Si fa un gran parlare delle batterie ai sali o al sodio. Ne abbiamo scritto dopo un’analisi di Wood Mackenzie, che valutava la forte possibilità che gli accumuli Na-ion possano diventare il vero concorrente di quelli al litio.
La capacità produttiva di questi sistemi d’accumulo potrebbe aumentare rapidamente e questa tecnologia potebbe avere successo non solo per applicazioni stazionarie, come sembrerebbe naturale vista la loro più bassa densità energetica (rapporto quantità di energia accumulato rispetto al volume della batteria) e i minori cicli possibili rispetto alle batterie al litio.
Un’altra applicazione commerciale potrebbe infatti essere nella mobilità elettrica visto il recente sviluppo della prima auto elettrica alimentata da un accumulatore agli ioni di sodio (vedi Auto elettrica, arriva la prima con batteria al sodio).

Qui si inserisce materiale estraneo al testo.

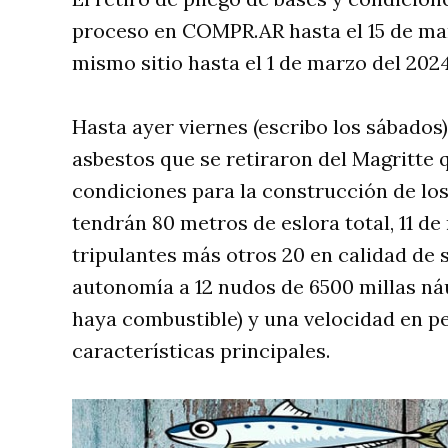
proceso en COMPR.AR hasta el 15 de mar
mismo sitio hasta el 1 de marzo del 2024
Hasta ayer viernes (escribo los sábados
asbestos que se retiraron del Magritte 
condiciones para la construcción de l
tendrán 80 metros de eslora total, 11 de
tripulantes más otros 20 en calidad de 
autonomía a 12 nudos de 6500 millas ná
haya combustible) y una velocidad en pe
características principales.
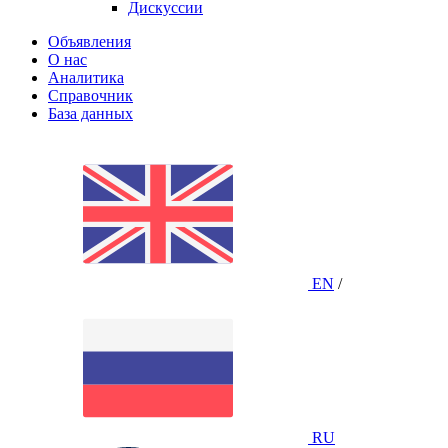
Дискуссии
Объявления
О нас
Аналитика
Справочник
База данных
EN
/
RU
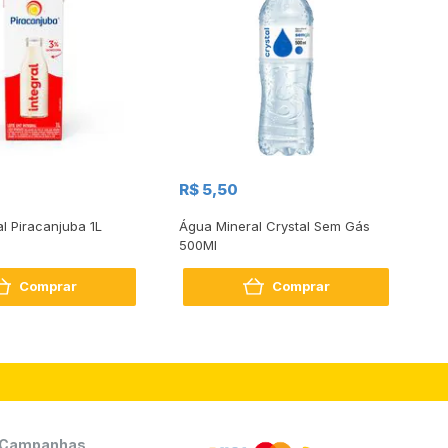
R$
R$ 5,50
R
al Piracanjuba 1L
Água Mineral Crystal Sem Gás
Do
500Ml
Bo
2
Comprar
Comprar
Campanhas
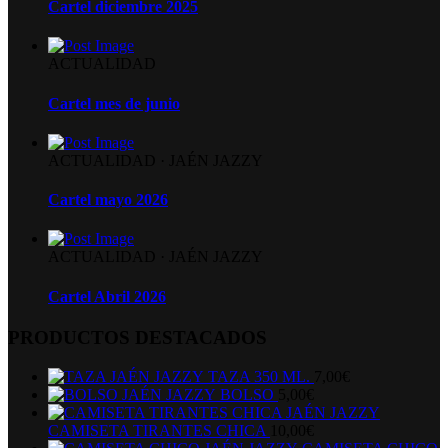
Cartel diciembre 2025
ACTUALIDAD
Cartel mes de junio
ACTUALIDAD
·
JAÉN JAZZY
Cartel mayo 2026
ACTUALIDAD
·
JAÉN JAZZY
Cartel Abril 2026
PRODUCTOS DESTACADOS
TAZA 350 ML.
7,00
€
BOLSO
5,00
€
CAMISETA TIRANTES CHICA
10,00
€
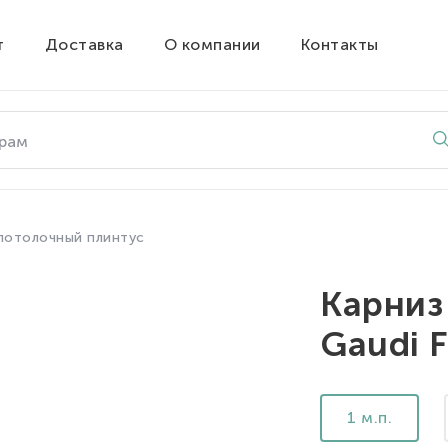
т
Доставка
О компании
Контакты
потолочный плинтус
Карниз
Gaudi 
1 м.п.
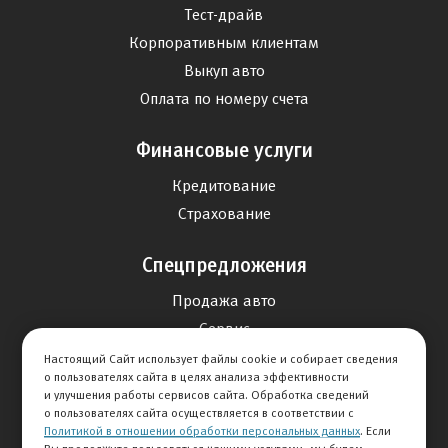
Тест-драйв
Корпоративным клиентам
Выкуп авто
Оплата по номеру счета
Финансовые услуги
Кредитование
Страхование
Спецпредложения
Продажа авто
Сервис
Дисконтная программа
Настоящий Сайт использует файлы cookie и собирает сведения
о пользователях сайта в целях анализа эффективности
и улучшения работы сервисов сайта. Обработка сведений
Отзывы
о пользователях сайта осуществляется в соответствии с
Политикой в отношении обработки персональных данных
. Если
Оставить отзыв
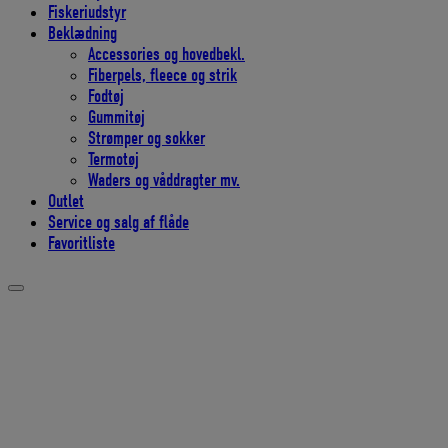
Fiskeriudstyr
Beklædning
Accessories og hovedbekl.
Fiberpels, fleece og strik
Fodtøj
Gummitøj
Strømper og sokker
Termotøj
Waders og våddragter mv.
Outlet
Service og salg af flåde
Favoritliste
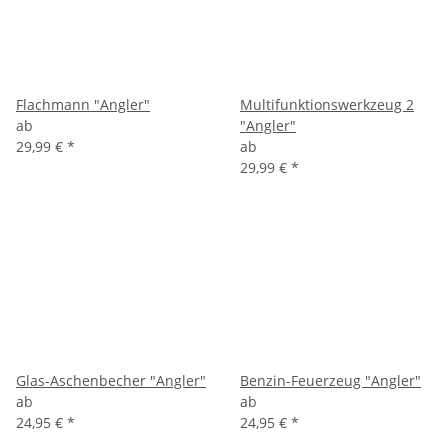
Flachmann "Angler"
Multifunktionswerkzeug 2
ab
"Angler"
29,99 €
*
ab
29,99 €
*
Glas-Aschenbecher "Angler"
Benzin-Feuerzeug "Angler"
ab
ab
24,95 €
*
24,95 €
*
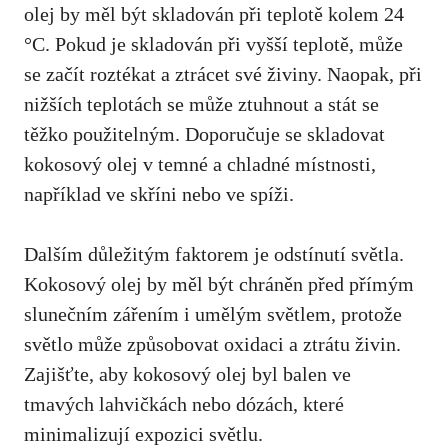
olej by měl být skladován při teplotě kolem 24
°C. ‍Pokud je skladován při vyšší teplotě, může‍
se začít roztékat⁢ a ztrácet‍ své živiny. Naopak, při
nižších teplotách se může ztuhnout ⁣a ‌stát ​se
těžko použitelným. Doporučuje se skladovat
⁢kokosový olej ⁤v temné ⁣a chladné⁣ místnosti,
například ve skříni nebo ve spíži.
Dalším důležitým faktorem je odstínutí světla.
Kokosový olej by
měl být chráněn před přímým ​
slunečním zářením
i umělým světlem, protože
⁣světlo může způsobovat oxidaci a ztrátu⁢ živin.
Zajišťte, aby kokosový olej byl balen ‌ve
tmavých lahvičkách nebo dózách, které
minimalizují expozici světlu.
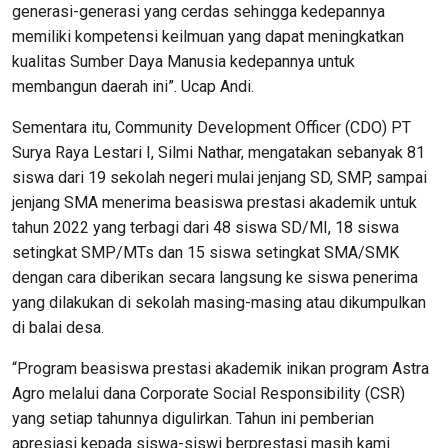
generasi-generasi yang cerdas sehingga kedepannya
memiliki kompetensi keilmuan yang dapat meningkatkan
kualitas Sumber Daya Manusia kedepannya untuk
membangun daerah ini”. Ucap Andi.
Sementara itu, Community Development Officer (CDO) PT
Surya Raya Lestari I, Silmi Nathar, mengatakan sebanyak 81
siswa dari 19 sekolah negeri mulai jenjang SD, SMP, sampai
jenjang SMA menerima beasiswa prestasi akademik untuk
tahun 2022 yang terbagi dari 48 siswa SD/MI, 18 siswa
setingkat SMP/MTs dan 15 siswa setingkat SMA/SMK
dengan cara diberikan secara langsung ke siswa penerima
yang dilakukan di sekolah masing-masing atau dikumpulkan
di balai desa.
“Program beasiswa prestasi akademik inikan program Astra
Agro melalui dana Corporate Social Responsibility (CSR)
yang setiap tahunnya digulirkan. Tahun ini pemberian
apresiasi kepada siswa-siswi berprestasi masih kami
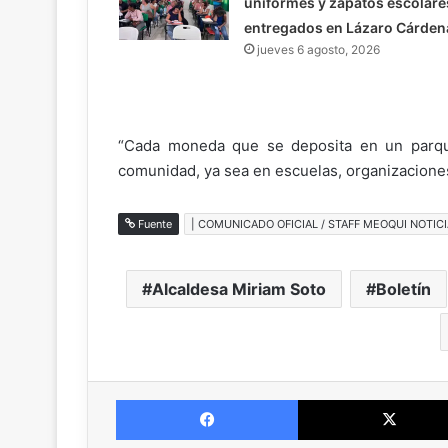
uniformes y zapatos escolare
entregados en Lázaro Cárden
jueves 6 agosto, 2026
“Cada moneda que se deposita en un parquí
comunidad, ya sea en escuelas, organizaciones
Fuente
| COMUNICADO OFICIAL / STAFF MEOQUI NOTICI
Alcaldesa Miriam Soto
Boletín
Facebook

Vediamo allora alcune delle principali differenze tra le batterie al litio e quelli al sodio.
Le batterie agli ioni di litio (soprattutto litio-ferro-fosfato) possono avere grande capacità di accumulo, notevole compattezza e soprattutto un’elevata potenza (valori C-rate molto alti, cioè del rapporto potenza/energia). Hanno avuto finora una produzione più ampia soprattutto per le esigenze del settore automotive.
Le batterie al sale o agli ioni di sodio nascono per una più lunga durata di accumulo (C-rate bassi, quindi più accumulo e potenza più bassa).
Un aspetto che rende interessante questa batteria è il prezzo, che si sta avvicinando a quelle del ferro-lito-fosfato, nonostante una ancora ridotta produzione.
Per produrre le batterie Na-ion, inoltre, bastano di materiali relativamente abbondanti in natura e presenti un po’ ovunque e non in siti circoscritti, e questa tecnologia ha il vantaggio di avere una velocità di degradazione molto inferiore. Per queste batterie esiste uno storico di oltre venti anni e i dati dicono che la perdita di capacità in questo lasso di tempo è stata di appena l’11-13%.
Gli accumuli al sodio possono poi lavorare a temperature molto elevate (mentre le LFP lavorano al meglio tra i 20 e i 22 gradi); anzi, le batterie ai sali per funzionare debbono essere scaldate visto che la fusione dei sali all’interno delle celle avviene a circa 300 gradi. Ciò consente una loro durata molto più lunga.
Il loro utilizzo è ideale per un accumulo stazionario che abbia una durata di 6-8 ore, certamente più elevato di quello delle batterie LFP.
Pe un impianto di accumulo stazionario utility scale al sodio, ad esempio, si può pensare in prospettiva di far crescere il dimensionamento della capacità dello storage dell’impianto non per l’avvenuto e normale degrado delle batterie, ma perché sono emerse nuove esigenze nella richiesta di fornitura elettrica. Nel caso dello storage LFP questo upgrade va invece programmato vista una perdita stimabile in venti anni di circa il 40-45% della loro capacità.
Quindi, nonostante un prezzo per kWh di capacità di poco superiore (circa il 5%) in confronto alle LFP, le batterie al sodio possono reggere già oggi molto bene la loro competizione per uno storage a livello di grande impianto proprio perché hanno una perdita molto più bassa nel corso del ciclo di vita.
Per diversi aspetti, ma anche per alcune attuali criticità analizzate in un documento dal titolo “Sodium-ion Battery Market Research Report” (qui il sommario) a cura di Brendan Jephcott, le batterie agli ioni di sodio potranno avere interessanti applicazioni commerciali, ovviamente a partire dai sistemi di accumulo di energia su larga scala, principalmente a supporto dei grandi impianti eolici e solari, e per gli edifici residenziali.
Il loro utilizzo, come abbiamo visto, è ritenuto fattibile anche per i veicoli elettrici. Soprattutto però quelli a due ruote e per i veicoli elettrici a bassa velocità, come i veicoli logistici, agricoli, autobus elettrici e barche elettriche.
Secondo Jepchcott, esperto di chimiche e analista delle catene di approvvigionamento per il settore delle batterie, quelle agli ioni di sodio saranno forse la tecnologia “disruptive” dell’industria delle batterie al litio, ma molto più probabilmente una tecnologia complementare alle LFP.